Everything is collected by somebody, and I’m grateful for that. Ephemera, the fragile snapshots of everyday design, would be lost without collectors.
Old cigar boxes were a fascinating pile-up of typography, with labels or stamps on every surface. They variously identified the manufacturer, described the goods and certified their authenticity, revealed any possible tampering or intrusion, and attested to regulatory compliance. It was a precise hierarchy, like a tobacconist’s version of half-title, frontispiece, title and colophon. We get to enjoy all of these labels in pristine condition because manufacturers would order a larger print run than was actually needed, to allow for errors in assembling the boxes.

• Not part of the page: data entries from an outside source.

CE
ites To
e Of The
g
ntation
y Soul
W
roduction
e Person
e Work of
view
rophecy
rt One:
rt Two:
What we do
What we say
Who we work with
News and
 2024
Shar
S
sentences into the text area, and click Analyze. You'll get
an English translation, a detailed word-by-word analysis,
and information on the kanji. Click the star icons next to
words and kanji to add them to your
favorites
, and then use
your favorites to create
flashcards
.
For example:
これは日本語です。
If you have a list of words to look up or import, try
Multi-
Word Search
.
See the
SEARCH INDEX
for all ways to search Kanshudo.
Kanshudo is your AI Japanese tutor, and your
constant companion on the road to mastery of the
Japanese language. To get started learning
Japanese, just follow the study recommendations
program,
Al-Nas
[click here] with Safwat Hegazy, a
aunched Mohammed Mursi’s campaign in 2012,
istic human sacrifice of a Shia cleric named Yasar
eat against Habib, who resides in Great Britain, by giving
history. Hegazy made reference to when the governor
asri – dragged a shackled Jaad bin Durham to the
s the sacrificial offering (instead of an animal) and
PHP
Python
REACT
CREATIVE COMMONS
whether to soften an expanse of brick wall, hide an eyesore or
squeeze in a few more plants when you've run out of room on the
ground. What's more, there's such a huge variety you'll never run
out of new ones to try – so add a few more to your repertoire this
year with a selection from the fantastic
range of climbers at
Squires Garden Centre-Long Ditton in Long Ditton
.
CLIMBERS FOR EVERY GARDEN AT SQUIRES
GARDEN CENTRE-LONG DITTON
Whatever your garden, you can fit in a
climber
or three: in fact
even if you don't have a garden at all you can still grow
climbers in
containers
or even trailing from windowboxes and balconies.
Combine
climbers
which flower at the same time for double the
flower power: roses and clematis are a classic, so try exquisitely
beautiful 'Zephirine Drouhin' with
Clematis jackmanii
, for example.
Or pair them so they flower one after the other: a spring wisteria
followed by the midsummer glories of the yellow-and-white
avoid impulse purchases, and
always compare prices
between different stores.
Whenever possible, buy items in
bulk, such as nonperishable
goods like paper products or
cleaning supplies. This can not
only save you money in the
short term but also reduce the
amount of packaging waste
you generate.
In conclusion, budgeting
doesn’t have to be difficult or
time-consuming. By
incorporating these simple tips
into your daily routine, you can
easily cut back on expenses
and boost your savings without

The humblest member of this troupe was certainly the “edging”, the paper strips glued over the nail heads and splintery edges of the thin wooden boards. At about one inch across, they only had space for a few lines of lettering and perhaps some ornamentation. The engravers and printers could break out the flashy embossing and foil stamping elsewhere on the box. But here, they had to be more concise, compressing the brand identity down to a looping pattern. The big labels are captivating in their ornate finery, but I find these edge strips fascinating in a wholly different way.
Design history is made of these moments just as much as the famous exhibition posters and private press books. If we can ever get a complete history of our craft, we can thank the collectors.